* **Exercise goal**: Nothing but an exact repeat of the entries below should appear in your answer.

* **Material for this task**:
Segment Open

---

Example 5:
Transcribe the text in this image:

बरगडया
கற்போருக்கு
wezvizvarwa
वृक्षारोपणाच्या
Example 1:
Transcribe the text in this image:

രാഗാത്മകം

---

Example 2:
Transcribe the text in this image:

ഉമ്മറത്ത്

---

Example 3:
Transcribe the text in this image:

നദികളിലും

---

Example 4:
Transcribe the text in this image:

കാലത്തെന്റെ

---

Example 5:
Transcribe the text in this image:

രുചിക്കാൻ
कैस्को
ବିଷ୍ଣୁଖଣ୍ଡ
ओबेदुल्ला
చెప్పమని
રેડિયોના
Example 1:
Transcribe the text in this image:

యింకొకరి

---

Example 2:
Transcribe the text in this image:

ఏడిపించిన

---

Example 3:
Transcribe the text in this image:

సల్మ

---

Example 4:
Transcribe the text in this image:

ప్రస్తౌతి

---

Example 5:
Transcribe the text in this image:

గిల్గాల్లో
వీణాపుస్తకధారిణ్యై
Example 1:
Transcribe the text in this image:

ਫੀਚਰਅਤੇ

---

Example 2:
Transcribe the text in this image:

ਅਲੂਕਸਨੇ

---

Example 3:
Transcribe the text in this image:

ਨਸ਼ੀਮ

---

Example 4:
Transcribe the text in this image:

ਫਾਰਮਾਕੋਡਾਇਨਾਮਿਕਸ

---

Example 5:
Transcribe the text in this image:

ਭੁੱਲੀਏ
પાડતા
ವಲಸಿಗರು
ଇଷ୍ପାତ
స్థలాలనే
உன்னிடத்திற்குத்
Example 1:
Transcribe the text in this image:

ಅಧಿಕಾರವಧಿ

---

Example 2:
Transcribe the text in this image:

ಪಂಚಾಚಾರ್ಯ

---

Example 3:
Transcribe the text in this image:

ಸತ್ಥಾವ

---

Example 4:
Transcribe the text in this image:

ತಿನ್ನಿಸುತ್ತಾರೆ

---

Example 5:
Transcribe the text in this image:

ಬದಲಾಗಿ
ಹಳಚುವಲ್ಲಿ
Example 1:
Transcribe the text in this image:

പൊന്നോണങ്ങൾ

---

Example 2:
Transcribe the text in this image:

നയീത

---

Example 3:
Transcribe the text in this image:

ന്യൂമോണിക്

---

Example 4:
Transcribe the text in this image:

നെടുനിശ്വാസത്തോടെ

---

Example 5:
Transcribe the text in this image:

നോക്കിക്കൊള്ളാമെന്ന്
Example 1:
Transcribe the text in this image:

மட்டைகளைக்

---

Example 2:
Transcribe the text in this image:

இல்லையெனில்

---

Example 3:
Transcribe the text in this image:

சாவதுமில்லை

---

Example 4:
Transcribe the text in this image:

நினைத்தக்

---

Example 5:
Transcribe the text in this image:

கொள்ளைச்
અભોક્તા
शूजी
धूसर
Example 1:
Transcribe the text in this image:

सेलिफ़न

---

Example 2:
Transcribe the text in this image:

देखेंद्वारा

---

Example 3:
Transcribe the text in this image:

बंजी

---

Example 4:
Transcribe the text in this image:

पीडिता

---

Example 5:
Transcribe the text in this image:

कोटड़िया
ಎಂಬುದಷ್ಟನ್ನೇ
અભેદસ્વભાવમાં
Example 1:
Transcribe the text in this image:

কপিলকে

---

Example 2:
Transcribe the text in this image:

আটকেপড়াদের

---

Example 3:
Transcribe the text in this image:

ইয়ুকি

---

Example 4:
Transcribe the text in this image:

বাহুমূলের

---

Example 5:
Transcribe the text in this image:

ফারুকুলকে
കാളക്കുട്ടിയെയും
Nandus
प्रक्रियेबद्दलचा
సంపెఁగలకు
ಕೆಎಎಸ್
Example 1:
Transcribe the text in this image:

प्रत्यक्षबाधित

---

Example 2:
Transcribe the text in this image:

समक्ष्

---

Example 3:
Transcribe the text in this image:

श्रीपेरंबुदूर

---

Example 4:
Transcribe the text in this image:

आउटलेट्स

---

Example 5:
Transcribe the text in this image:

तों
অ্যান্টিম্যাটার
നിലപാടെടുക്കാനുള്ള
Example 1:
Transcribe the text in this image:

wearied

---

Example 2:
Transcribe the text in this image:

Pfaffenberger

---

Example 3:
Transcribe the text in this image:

Segment Closed

* **Solution to this exercise**:
---

Example 5:
Transcribe the text in this image:

बरगडया
கற்போருக்கு
wezvizvarwa
वृक्षारोपणाच्या
Example 1:
Transcribe the text in this image:

രാഗാത്മകം

---

Example 2:
Transcribe the text in this image:

ഉമ്മറത്ത്

---

Example 3:
Transcribe the text in this image:

നദികളിലും

---

Example 4:
Transcribe the text in this image:

കാലത്തെന്റെ

---

Example 5:
Transcribe the text in this image:

രുചിക്കാൻ
कैस्को
ବିଷ୍ଣୁଖଣ୍ଡ
ओबेदुल्ला
చెప్పమని
રેડિયોના
Example 1:
Transcribe the text in this image:

యింకొకరి

---

Example 2:
Transcribe the text in this image:

ఏడిపించిన

---

Example 3:
Transcribe the text in this image:

సల్మ

---

Example 4:
Transcribe the text in this image:

ప్రస్తౌతి

---

Example 5:
Transcribe the text in this image:

గిల్గాల్లో
వీణాపుస్తకధారిణ్యై
Example 1:
Transcribe the text in this image:

ਫੀਚਰਅਤੇ

---

Example 2:
Transcribe the text in this image:

ਅਲੂਕਸਨੇ

---

Example 3:
Transcribe the text in this image:

ਨਸ਼ੀਮ

---

Example 4:
Transcribe the text in this image:

ਫਾਰਮਾਕੋਡਾਇਨਾਮਿਕਸ

---

Example 5:
Transcribe the text in this image:

ਭੁੱਲੀਏ
પાડતા
ವಲಸಿಗರು
ଇଷ୍ପାତ
స్థలాలనే
உன்னிடத்திற்குத்
Example 1:
Transcribe the text in this image:

ಅಧಿಕಾರವಧಿ

---

Example 2:
Transcribe the text in this image:

ಪಂಚಾಚಾರ್ಯ

---

Example 3:
Transcribe the text in this image:

ಸತ್ಥಾವ

---

Example 4:
Transcribe the text in this image:

ತಿನ್ನಿಸುತ್ತಾರೆ

---

Example 5:
Transcribe the text in this image:

ಬದಲಾಗಿ
ಹಳಚುವಲ್ಲಿ
Example 1:
Transcribe the text in this image:

പൊന്നോണങ്ങൾ

---

Example 2:
Transcribe the text in this image:

നയീത

---

Example 3:
Transcribe the text in this image:

ന്യൂമോണിക്

---

Example 4:
Transcribe the text in this image:

നെടുനിശ്വാസത്തോടെ

---

Example 5:
Transcribe the text in this image:

നോക്കിക്കൊള്ളാമെന്ന്
Example 1:
Transcribe the text in this image:

மட்டைகளைக்

---

Example 2:
Transcribe the text in this image:

இல்லையெனில்

---

Example 3:
Transcribe the text in this image:

சாவதுமில்லை

---

Example 4:
Transcribe the text in this image:

நினைத்தக்

---

Example 5:
Transcribe the text in this image:

கொள்ளைச்
અભોક્તા
शूजी
धूसर
Example 1:
Transcribe the text in this image:

सेलिफ़न

---

Example 2:
Transcribe the text in this image:

देखेंद्वारा

---

Example 3:
Transcribe the text in this image:

बंजी

---

Example 4:
Transcribe the text in this image:

पीडिता

---

Example 5:
Transcribe the text in this image:

कोटड़िया
ಎಂಬುದಷ್ಟನ್ನೇ
અભેદસ્વભાવમાં
Example 1:
Transcribe the text in this image:

কপিলকে

---

Example 2:
Transcribe the text in this image:

আটকেপড়াদের

---

Example 3:
Transcribe the text in this image:

ইয়ুকি

---

Example 4:
Transcribe the text in this image:

বাহুমূলের

---

Example 5:
Transcribe the text in this image:

ফারুকুলকে
കാളക്കുട്ടിയെയും
Nandus
प्रक्रियेबद्दलचा
సంపెఁగలకు
ಕೆಎಎಸ್
Example 1:
Transcribe the text in this image:

प्रत्यक्षबाधित

---

Example 2:
Transcribe the text in this image:

समक्ष्

---

Example 3:
Transcribe the text in this image:

श्रीपेरंबुदूर

---

Example 4:
Transcribe the text in this image:

आउटलेट्स

---

Example 5:
Transcribe the text in this image:

तों
অ্যান্টিম্যাটার
നിലപാടെടുക്കാനുള്ള
Example 1:
Transcribe the text in this image:

wearied

---

Example 2:
Transcribe the text in this image:

Pfaffenberger

---

Example 3:
Transcribe the text in this image:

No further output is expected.